Page 71 of How to Fall for a Scoundrel
“Do you object to me tagging along as an interested party?”
Ellie bit back a smile as she caught Tess’s amused glance in her direction. “Of course not. You can come if you wish.”
Chapter Thirty-Six
The entrance to the Royal Society’s rooms in Somerset House were guarded by a bust of Sir Isaac Newton, who glared in friendly rivalry across the shared vestibule at a bust of Michelangelo, placed before the Royal Academy’s door. Harry laughed as he pointed out the perpetual standoff between the Arts and the Sciences.
Daisy and Tess had both returned to the office, so Ellie was once again alone with Harry. She’d already put on her spectacles to project a suitably serious, scholarly air, partly to appear more competent, but also to remind herself that she was there to work, and not merely flirt with Harry.
The gruff gentleman at the front desk frostily inquired if they were members, and she lied shamelessly to gain access.
“We are not, but my father, Lord Ellenborough, has tasked me with undertaking some research in your archives which he hopes will prove invaluable in cracking a case.”
She didn’t dare glance over at Harry, sure that his expression would make her blush guiltily.

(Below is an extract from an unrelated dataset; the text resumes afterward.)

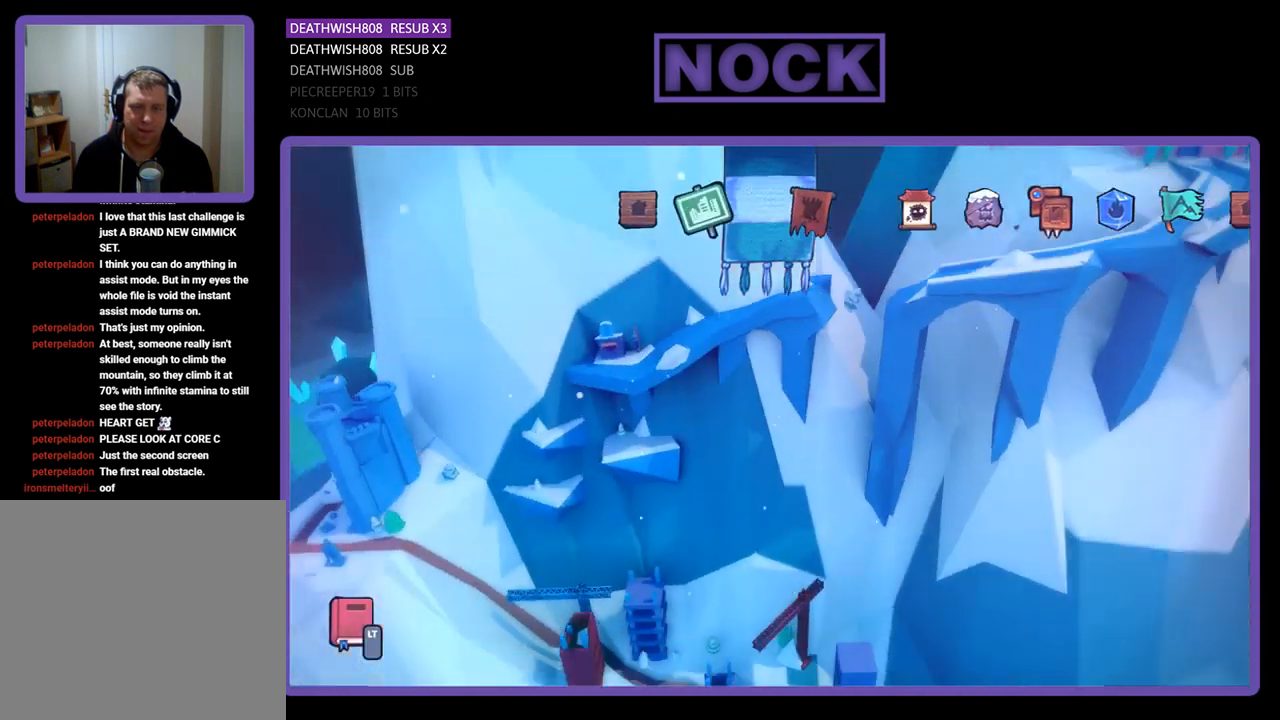
{"buttons": ["CROSS"], "events": [[100, "DPAD_LEFT", "up"], [433, "CROSS", "down"]]}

The man’s coldness evaporated. “It’s for the Lord Chief Justice? Oh, well, in that case, of course. May I ask exactly what it is you’d like to see?”
Ellie pushed her spectacles higher on her nose, as if their admittance had never been in doubt, and inspected her notebook. “I believe the paper we’re looking for would have been published in your yearly journal,Philosophical Transactions of the Royal Society.”

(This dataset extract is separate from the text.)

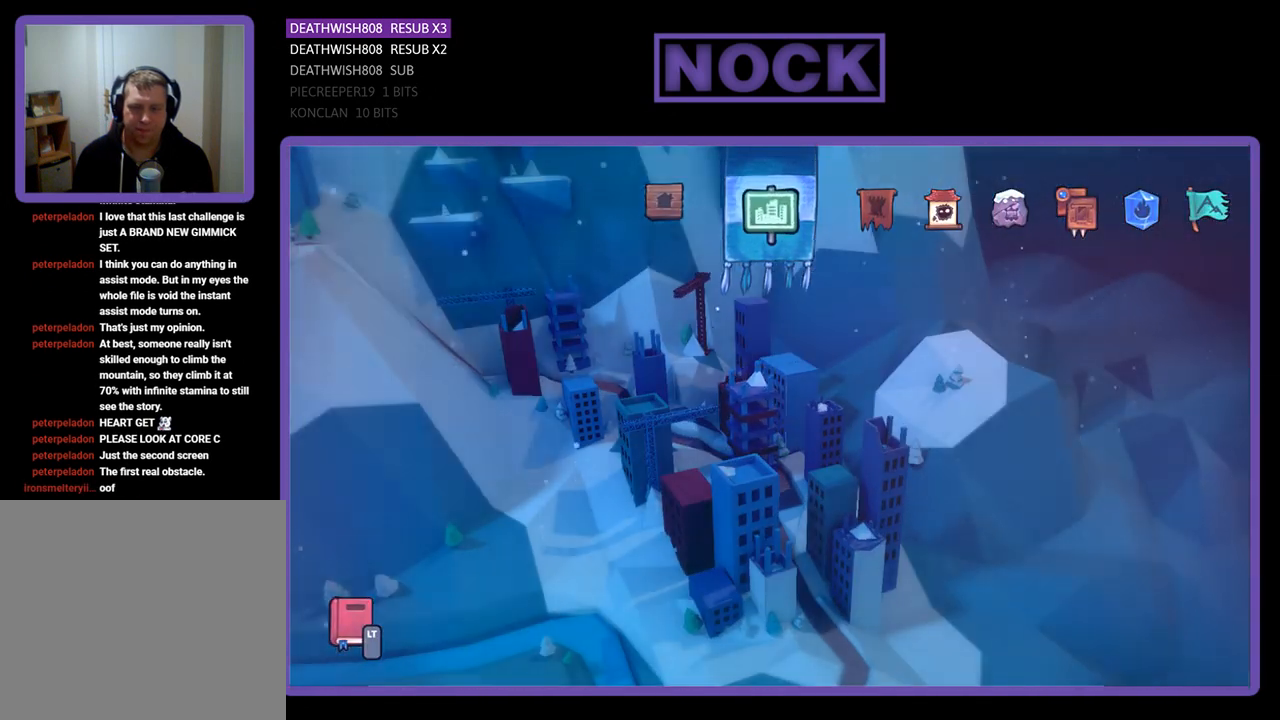
{"buttons": [], "events": [[33, "CROSS", "up"]]}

“Do you know the name of the member who presented the article?”
“I’m afraid not, but it would have been in either 1791 or ’92.”
The man nodded, his long side-whiskers twitching. “Ah. This way.”
Harry shot her a congratulatory glance as they followed the man into a huge two-level library, its floor-to-ceiling shelves stacked with innumerable leather-bound tomes. A few desks with chairs for private study were dotted about, and Ellie received several raised eyebrows from their inhabitants at her feminine presence in such a male sanctum.
She raised her nose a little higher in the air. The only reason there were currently no female members of the Royal Society had absolutely nothing to do with the inferior ability of the female brain—as one obnoxious dinner companion had once suggested to her—but more to do with the fact that women were denied the same education as their male counterparts.
She considered mentioning it to Harry, but since idle talk seemed to be frowned upon in the library, she held her tongue.
The clerk led them to a section of shelving and pulled out two enormous leather-bound volumes, numbered 81 and 82, with the dates 1791 and 1792 detailedin gold on the spines. He placed them carefully on a nearby table.
“All the papers published by the society are in here. Do you know the subject, if not the author?”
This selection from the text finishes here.